CINCINNATI, Aug. 08, 2023 (GLOBE NEWSWIRE) -- Hillman Solutions Corp. (Nasdaq: HLMN) (the “Company” or “Hillman”), a leading provider of hardware products and merchandising solutions, reported financial results for the thirteen and twenty-six weeks ended July 1, 2023.

Second Quarter 2023 Highlights (Thirteen weeks ended July 1, 2023)

  • Net sales decreased (3.6)% to $380.0 million compared to $394.1 million in the prior year quarter
  • Net income totaled $4.5 million, or $0.02 per diluted share, compared to $8.8 million, or $0.04 per diluted share, in the prior year quarter
  • Adjusted diluted EPS1 was $0.13 per diluted share compared to $0.14 per diluted share in the prior year quarter
  • Adjusted EBITDA1 totaled $58.0 million compared to $62.3 million in the prior year quarter

Second Quarter YTD 2023 Highlights (Twenty-six weeks ended July 1, 2023)

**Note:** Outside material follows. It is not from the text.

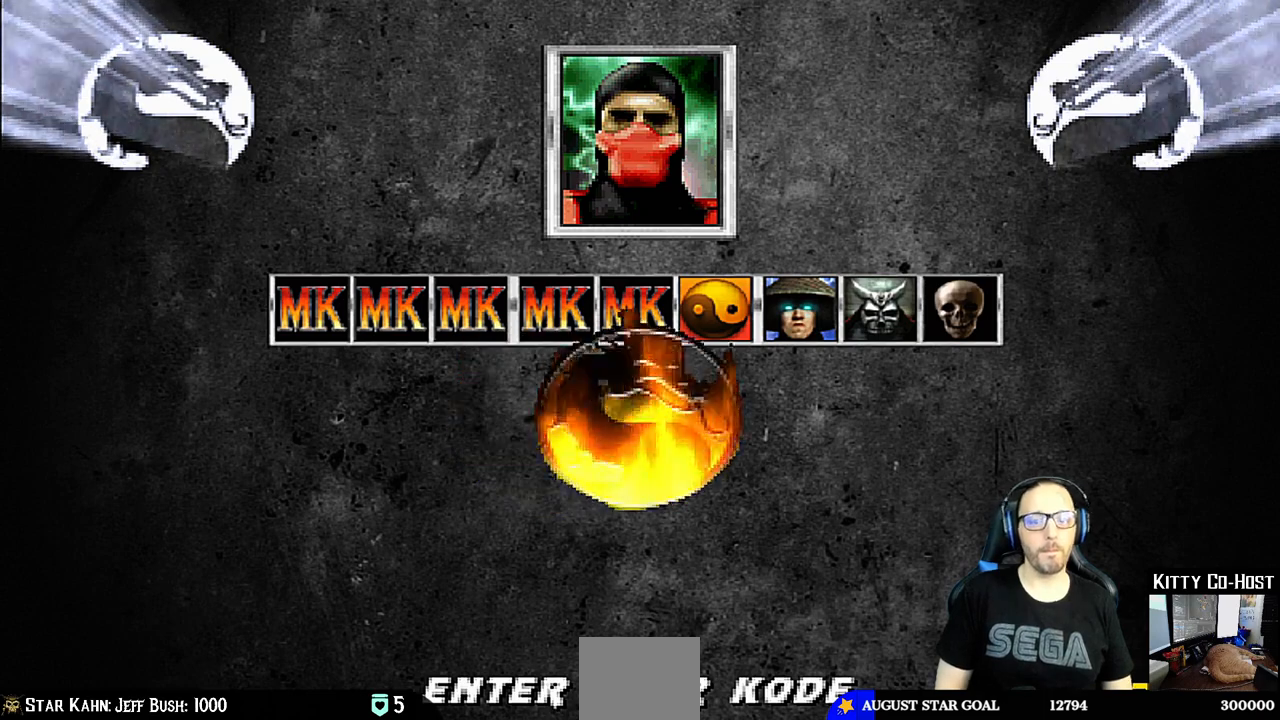
{"buttons": [], "left_stick": "center", "right_stick": "center", "events": [[250, "CROSS", "up"], [300, "DPAD_DOWN", "down"], [417, "DPAD_DOWN", "up"]]}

  • Net sales decreased (3.6)% to $729.7 million compared to $757.1 million in the prior year period
  • Net loss totaled $(4.6) million, or $(0.02) per diluted share, compared to net income of $6.9 million, or $0.04 per diluted share, in the prior year period
  • Adjusted diluted EPS1 was $0.19 per diluted share compared to $0.24 per diluted share in the prior year period
  • Adjusted EBITDA1 totaled $98.2 million compared to $106.3 million in the prior year period
  • Net cash provided by operating activities totaled $115.0 million compared to $14.8 million in the prior year period
  • Free Cash Flow1 totaled $78.0 million compared to $(14.1) million in the prior year period

Balance Sheet and Liquidity at July 1, 2023

  • Gross debt was $851.5 million, compared to $918.8 million on December 31, 2022; net debt1 outstanding was $813.8 million, compared to $887.7 million on December 31, 2022
  • Liquidity available totaled approximately $320.7 million, consisting of $283.1 million of available borrowing under the revolving credit facility and $37.7 million of cash and equivalents
  • Net debt1 to trailing twelve month Adjusted EBITDA1 was 4.0x times as compared to 4.2x on December 31, 2022

1) Denotes Non-GAAP metric. For additional information, including our definitions, use of, and reconciliations of these metrics to the most directly comparable financial measures under GAAP, please see the reconciliations toward the end of the press release.

Management Commentary

“Our strong second quarter results reflect the dedicated efforts of our associates and the resiliency of the competitive moat we have created here at Hillman,” commented Doug Cahill, chairman, president and chief executive officer of Hillman. “We have navigated a complex market environment, carefully controlling our costs to produce strong bottom line results with gross margins that came in line with our expectations. We effectively worked down inventory levels, which translated into exceptional free cash flow of $78 million for the year-to-date. We further improved our leverage profile with a net debt to adjusted EBITDA ratio of 4.0 times as of the quarter end, which we expect will continue to improve in the second half of 2023.”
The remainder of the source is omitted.